Proposition: Let $A\to B$ be a local homomorphism of noetherian complete local rings. Assume $A$ is regular of dimension $d$, with residue field $k$. Assume $\dim B=d+r$ and $B\otimes_A k$ is formally smooth over $k$ and has dimension $r$. Then $B$ is formally smooth over $A$.
The proof:
(1) It is easy to reduce to $k=\bar k$.
(2) Then $B\otimes_Ak\cong k[[t_1,...,t_r]]$.
(3) We find by lifting $t_i$ to $B$ a surjection $A[[t_1,..,t_r]]\to B$.
(4) This cannot have a nontrival kernel, otherwise $\dim B<d+r$.
I am not clear about the proof:
(1) How does it related to algebraic closed field? How can we come back to the general case from the algebraically closed case? Can anyone help me with the details?
(2) Why does it hold? Does it because formally smooth implies $B\otimes_Ak$ regular and the ring contains the field $1\otimes_Ak$?
I had be confusing with the proposition. Maybe it is elementary. Thanks for explanations and comments!(It is 2.8 in de Jong's "smoothness, semi-stability and alternations")

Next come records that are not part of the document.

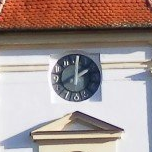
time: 2:00
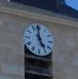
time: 4:58
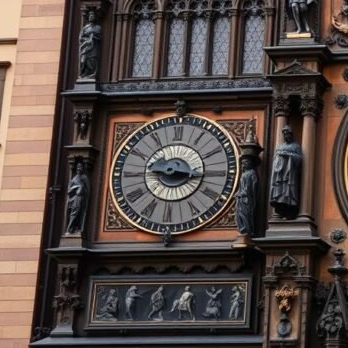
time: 9:15
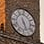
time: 5:26
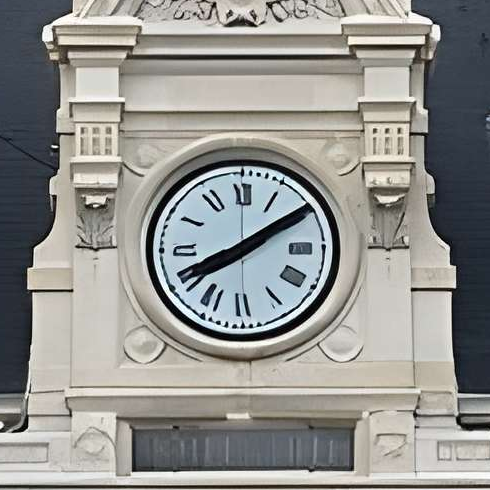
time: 8:09
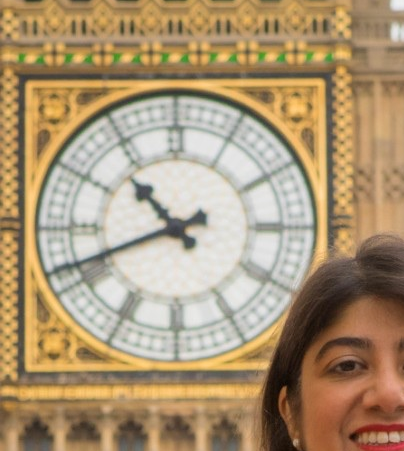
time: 10:41
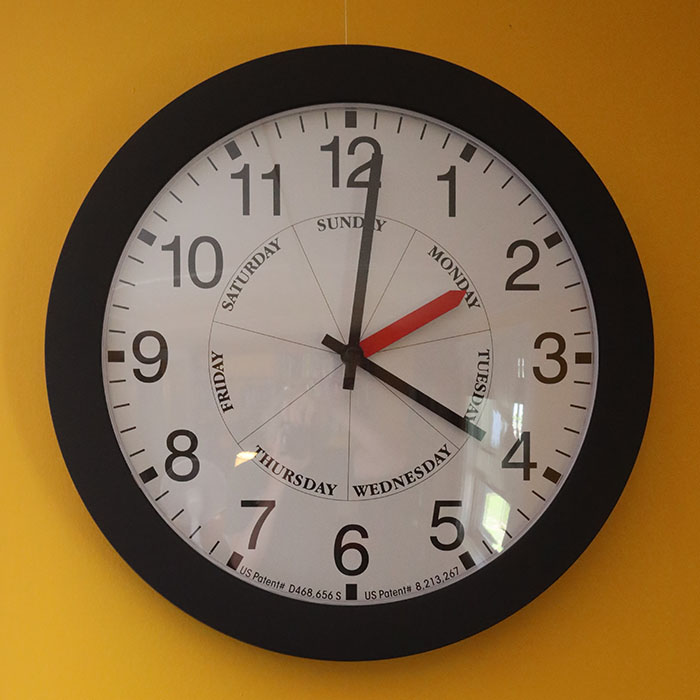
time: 4:01
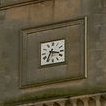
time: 3:34
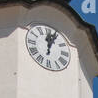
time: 12:03
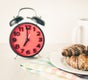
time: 7:00
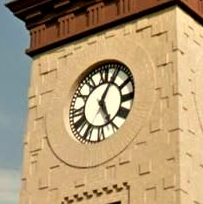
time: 5:04
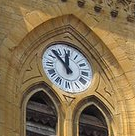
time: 11:52
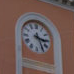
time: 3:24
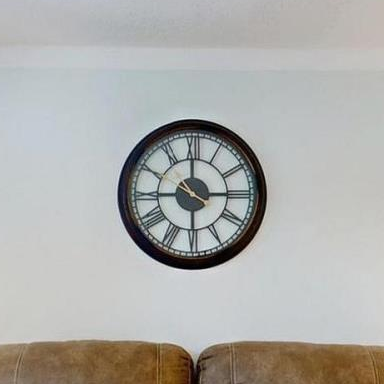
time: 2:59
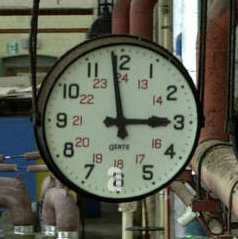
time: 2:58
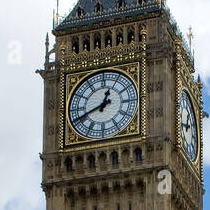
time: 12:41
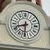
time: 8:30
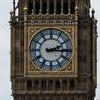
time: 2:15
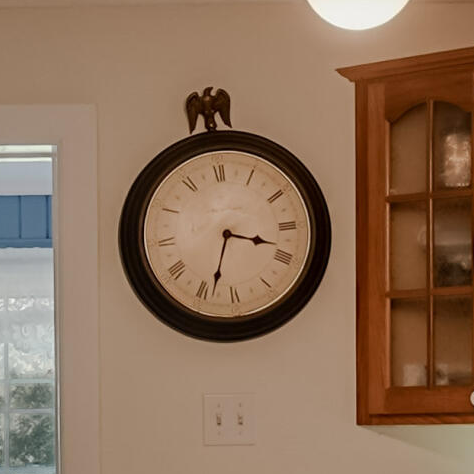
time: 3:33
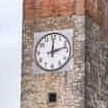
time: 12:12
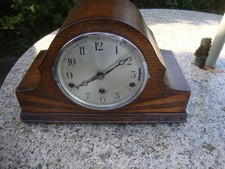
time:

The ring $B\otimes_A k$ is also a $k$-vector space and to say it is formally smooth of dimension $r$ over $k$ means the following. $B \otimes_A k$ is finite dimensional of dimension $r$, and the structure morphism $k \to B\otimes_A k $ is formally smooth.
And formal smoothness of a ring map $R \to S$ just means the following. Let $A$ be any $R$-algebra and $I$ a square zero ideal. Then formal smoothness just means $\hom_R(S,A) \twoheadrightarrow \hom_R(S,A/I)$ is surjective. Let me now answer the following questions of yours:
This follows from the fact that formal smoothness is stable under base change.
The result you want is the Cohen Structure Theorem.
The rest of your questions are confusing. I suggest you rephrase them.